PROVIDED INFORMATION below:

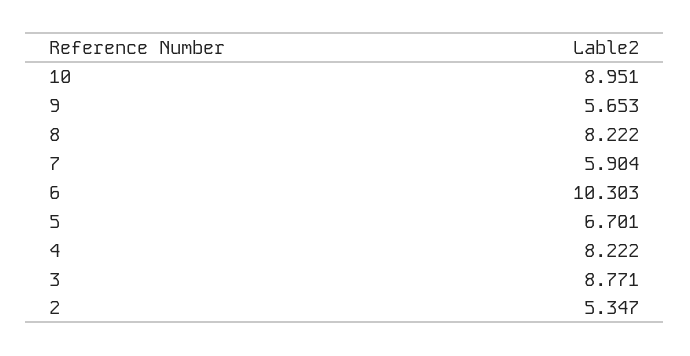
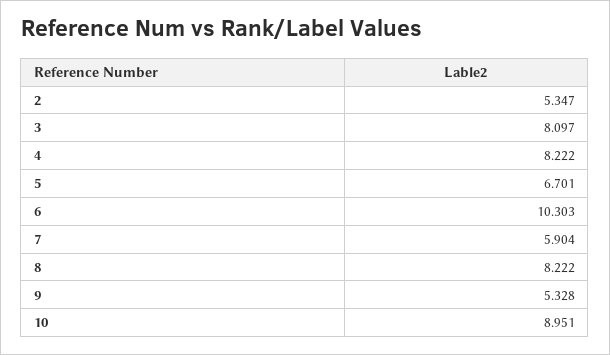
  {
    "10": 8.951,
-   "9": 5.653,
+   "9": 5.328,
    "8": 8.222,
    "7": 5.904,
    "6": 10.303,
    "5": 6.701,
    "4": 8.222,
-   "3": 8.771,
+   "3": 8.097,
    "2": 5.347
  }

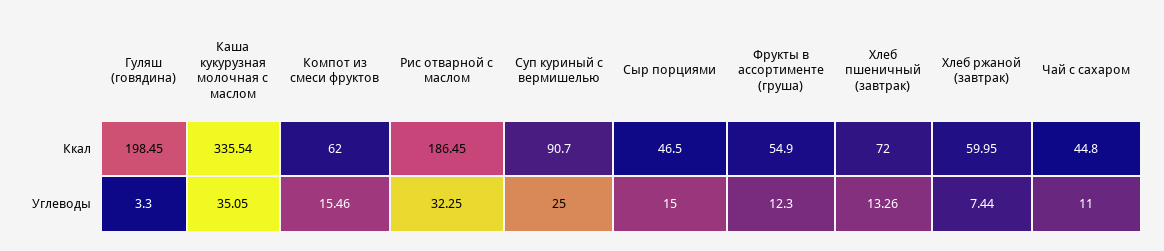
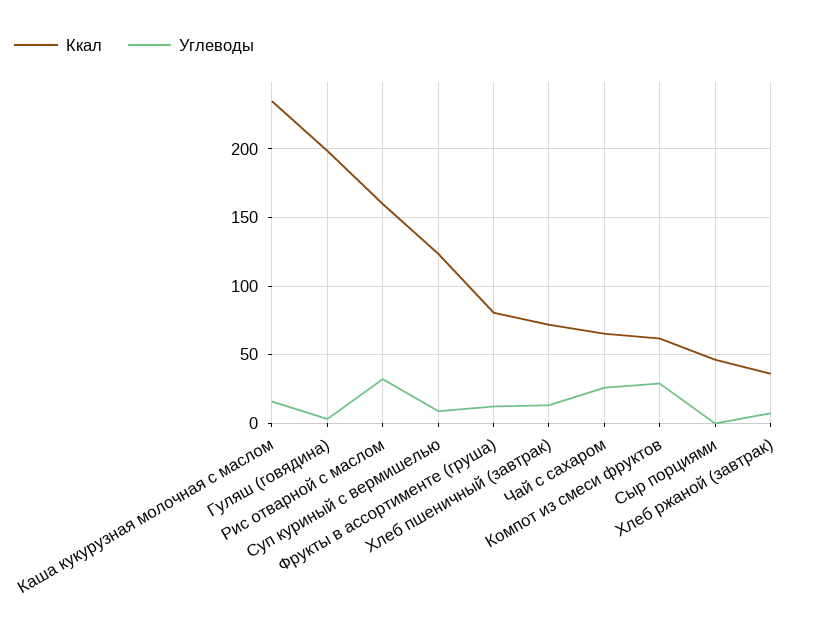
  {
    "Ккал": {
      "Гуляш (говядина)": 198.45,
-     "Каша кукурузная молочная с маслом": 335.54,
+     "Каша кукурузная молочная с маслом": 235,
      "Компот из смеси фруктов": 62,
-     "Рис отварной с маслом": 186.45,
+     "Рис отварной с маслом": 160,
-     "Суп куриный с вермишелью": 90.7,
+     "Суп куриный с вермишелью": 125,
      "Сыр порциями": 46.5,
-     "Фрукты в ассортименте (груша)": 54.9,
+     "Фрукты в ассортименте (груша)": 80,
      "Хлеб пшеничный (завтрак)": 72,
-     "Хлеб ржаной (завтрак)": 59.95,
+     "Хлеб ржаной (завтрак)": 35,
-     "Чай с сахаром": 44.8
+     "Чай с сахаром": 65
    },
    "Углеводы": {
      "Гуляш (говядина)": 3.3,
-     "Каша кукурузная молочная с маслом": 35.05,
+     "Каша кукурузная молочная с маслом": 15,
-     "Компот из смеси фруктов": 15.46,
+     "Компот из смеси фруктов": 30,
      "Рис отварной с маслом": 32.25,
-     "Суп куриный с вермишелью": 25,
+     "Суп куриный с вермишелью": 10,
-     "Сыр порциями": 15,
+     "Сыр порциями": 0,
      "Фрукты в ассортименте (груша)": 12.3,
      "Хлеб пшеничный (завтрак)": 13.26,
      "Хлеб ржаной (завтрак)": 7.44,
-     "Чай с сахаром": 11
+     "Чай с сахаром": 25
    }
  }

End of PROVIDED INFORMATION.
PROVIDED INFORMATION below:

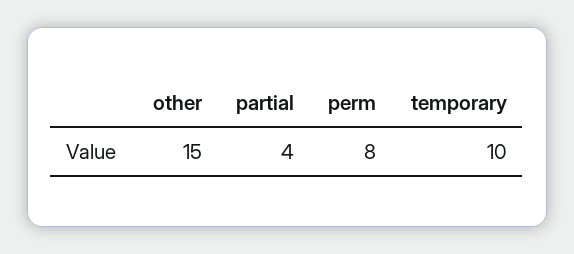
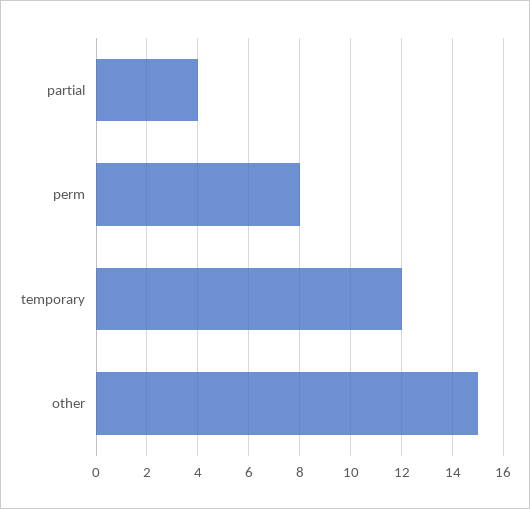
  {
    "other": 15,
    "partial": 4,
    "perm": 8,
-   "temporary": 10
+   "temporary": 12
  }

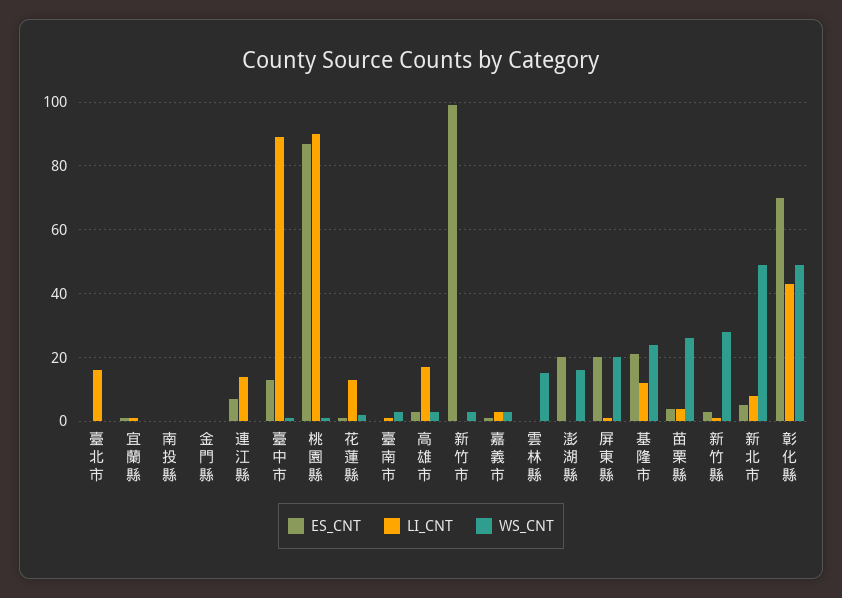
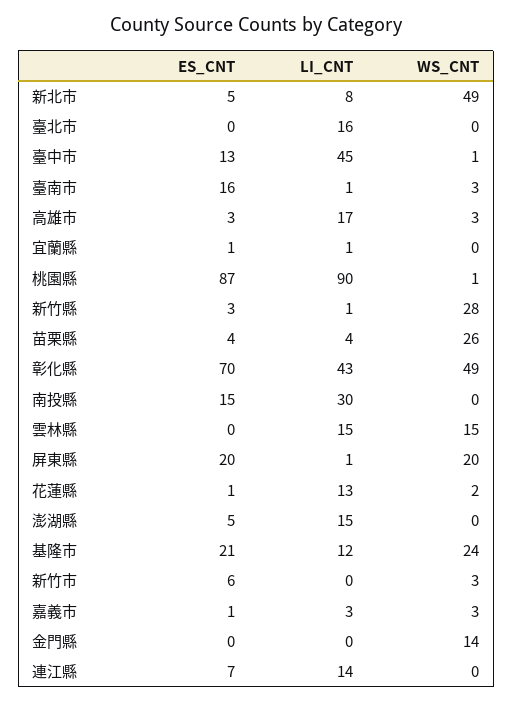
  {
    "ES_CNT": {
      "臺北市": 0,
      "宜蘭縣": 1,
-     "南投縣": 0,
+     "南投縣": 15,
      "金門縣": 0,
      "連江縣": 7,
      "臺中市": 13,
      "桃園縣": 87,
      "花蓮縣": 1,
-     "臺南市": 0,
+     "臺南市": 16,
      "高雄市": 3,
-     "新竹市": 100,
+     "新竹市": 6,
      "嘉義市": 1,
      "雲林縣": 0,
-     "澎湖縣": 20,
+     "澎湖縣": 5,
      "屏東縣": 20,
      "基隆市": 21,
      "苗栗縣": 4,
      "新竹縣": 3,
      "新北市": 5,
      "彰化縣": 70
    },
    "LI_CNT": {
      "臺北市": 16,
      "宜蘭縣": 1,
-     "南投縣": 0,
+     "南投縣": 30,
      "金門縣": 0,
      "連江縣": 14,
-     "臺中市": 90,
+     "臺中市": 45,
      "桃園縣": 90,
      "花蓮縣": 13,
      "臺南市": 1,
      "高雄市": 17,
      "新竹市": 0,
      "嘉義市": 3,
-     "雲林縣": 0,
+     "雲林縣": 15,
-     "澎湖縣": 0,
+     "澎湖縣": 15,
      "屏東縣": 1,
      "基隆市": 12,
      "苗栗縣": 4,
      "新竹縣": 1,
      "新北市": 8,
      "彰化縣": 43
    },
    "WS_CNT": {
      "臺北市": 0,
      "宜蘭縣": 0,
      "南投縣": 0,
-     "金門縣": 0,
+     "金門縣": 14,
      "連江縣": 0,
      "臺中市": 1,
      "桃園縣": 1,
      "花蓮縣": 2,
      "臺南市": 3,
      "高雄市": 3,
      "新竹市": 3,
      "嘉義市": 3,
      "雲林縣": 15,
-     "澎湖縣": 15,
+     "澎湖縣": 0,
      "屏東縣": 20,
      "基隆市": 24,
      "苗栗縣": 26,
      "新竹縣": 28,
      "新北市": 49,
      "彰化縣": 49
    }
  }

End of PROVIDED INFORMATION.
PROVIDED INFORMATION below:

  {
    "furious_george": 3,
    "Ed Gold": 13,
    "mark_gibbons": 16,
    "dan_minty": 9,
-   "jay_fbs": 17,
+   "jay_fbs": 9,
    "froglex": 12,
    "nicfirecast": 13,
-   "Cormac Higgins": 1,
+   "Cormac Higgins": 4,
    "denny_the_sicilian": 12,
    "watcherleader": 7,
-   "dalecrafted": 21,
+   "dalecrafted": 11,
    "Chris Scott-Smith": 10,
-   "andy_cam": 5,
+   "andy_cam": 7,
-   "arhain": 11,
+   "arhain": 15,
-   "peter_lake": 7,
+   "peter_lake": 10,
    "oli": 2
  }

End of PROVIDED INFORMATION.

PROMPT> Reply with the number of lines in the material above that contain "Фрукты", and nothing more.

EXERCISE RESULT> 3